■ TEXT PROVIDED
+---+
# Help with speaker placement



## bigdawg56 (Nov 1, 2008)

hi i built some inwall mtm with a offset tweeter i know for the fronts the tweeter should face in but what about the sides should they be in or out or should i just do them in a straight line. boxes are installed i just need to cut out the baffles and the wife wants the wall drywalled back up so im pressed for time thanks in advance for your help


----------



## bonehead848 (Jan 21, 2007)

I am not entirely sure what you are asking. Most speaker have the offset tweeter and then the speakers are all centered in a line. Does that answer your question?


----------



## tonyvdb (Sep 5, 2007)

Inwall speakers require a totally different setup. The inwalls that are of good quality generally have a tweeter than can swivel about 10 degrees so that it can be aimed at the listening positions. This helps a lot with the placement issues that often plague them.


----------



## fbov (Aug 28, 2008)

Assuming they're on the side walls, I'd suggest aiming them toward the front if you're putting them close to the rear wall, or toward the rear if there's a lot of distance to the next perpendicular surface. 
Frank


----------



## DENphotog (Dec 11, 2008)
+---+
■ PROVIDED DATA
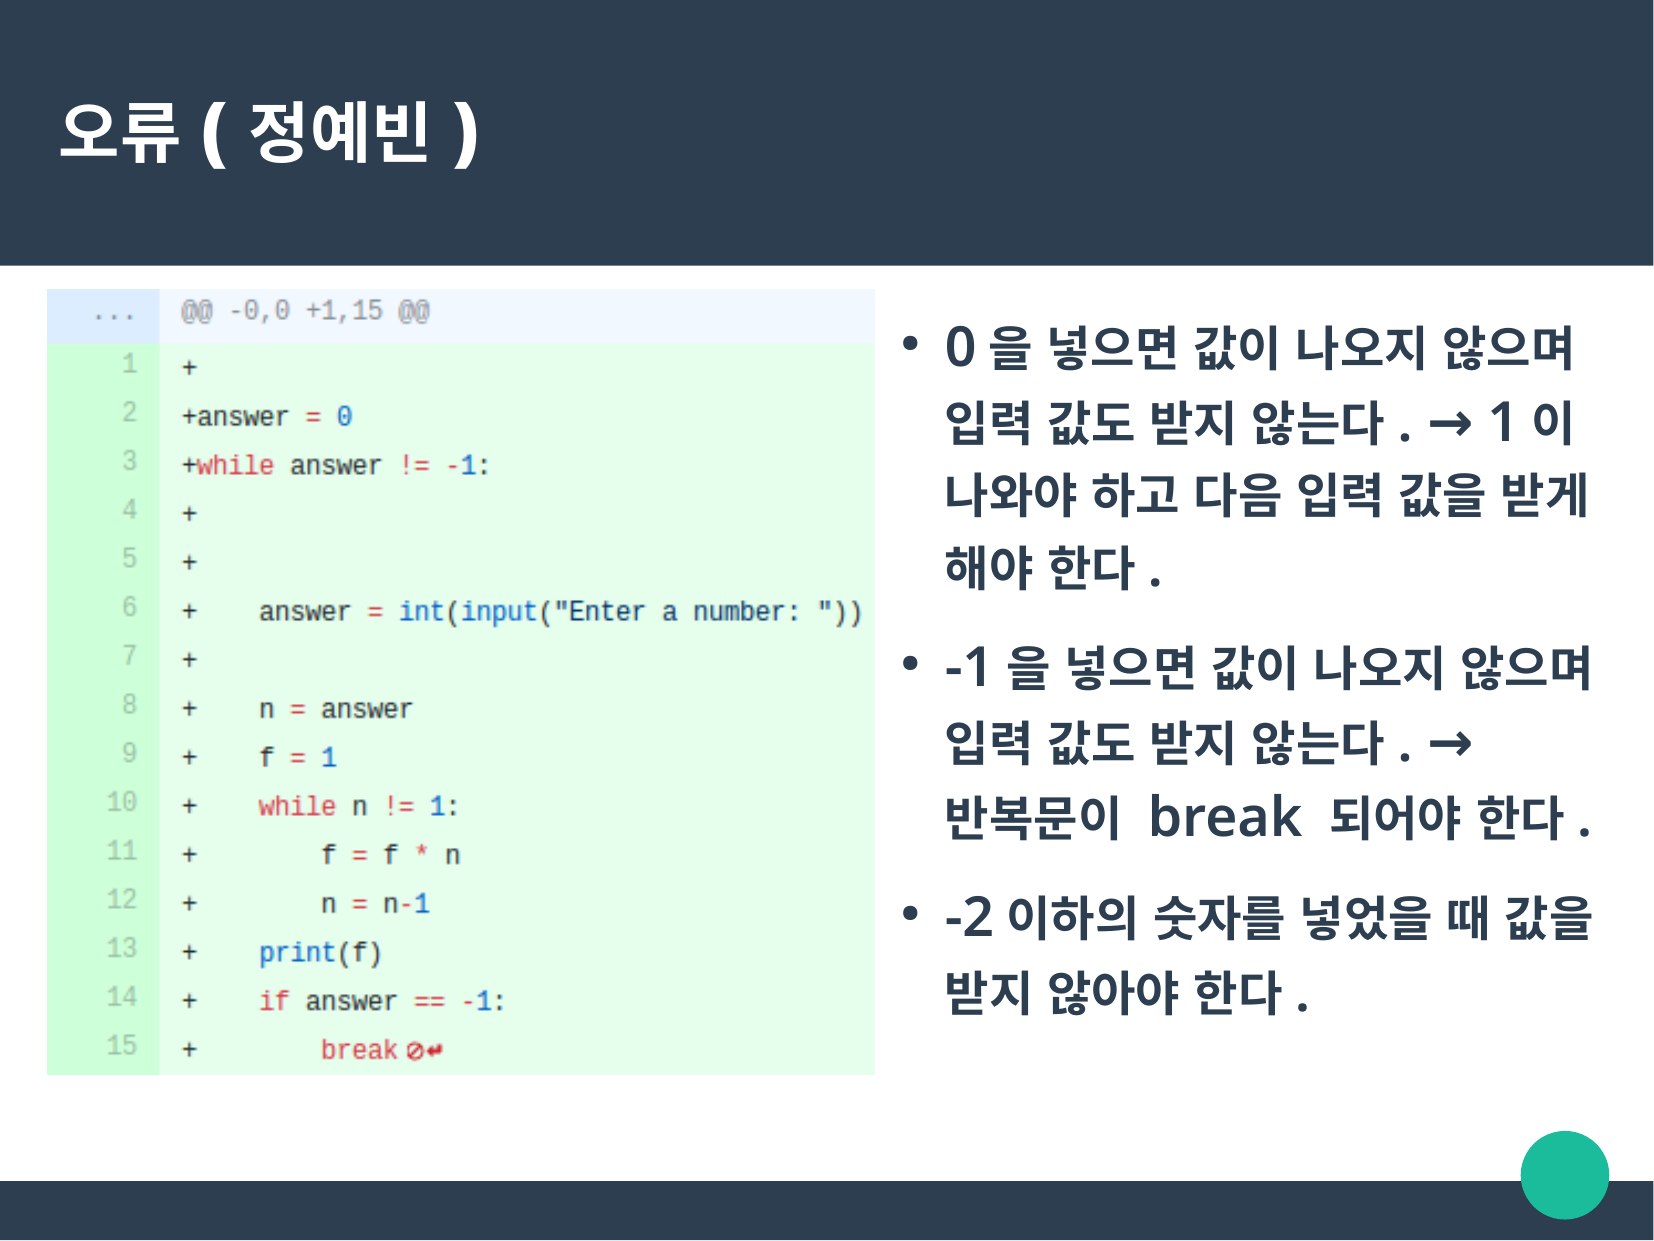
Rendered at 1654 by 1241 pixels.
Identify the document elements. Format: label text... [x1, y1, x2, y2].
+---+
■ WHAT YOU WILL DO
Carry on the speaker placement thread from the point where it stops. The listing is separate material and has nothing to do with the speaker placement thread.

■ EXPECTED OUTPUT
So uhhhhh everyone is pretty much stating what you're supposed to do with tweeter positioning at any time... Aim them at the listening position, doesn't matter how you do it, just aim the tweeters toward where you're going to be sitting and you'll be fine.


----------



## tonyvdb (Sep 5, 2007)

DENphotog said:


> So uhhhhh everyone is pretty much stating what you're supposed to do with tweeter positioning at any time... Aim them at the listening position, doesn't matter how you do it, just aim the tweeters toward where you're going to be sitting and you'll be fine.


For the surrounds its best to shoot them over the heads of the listening area but for the mains and center you want to do that for sure.


----------



## bigdawg56 (Nov 1, 2008)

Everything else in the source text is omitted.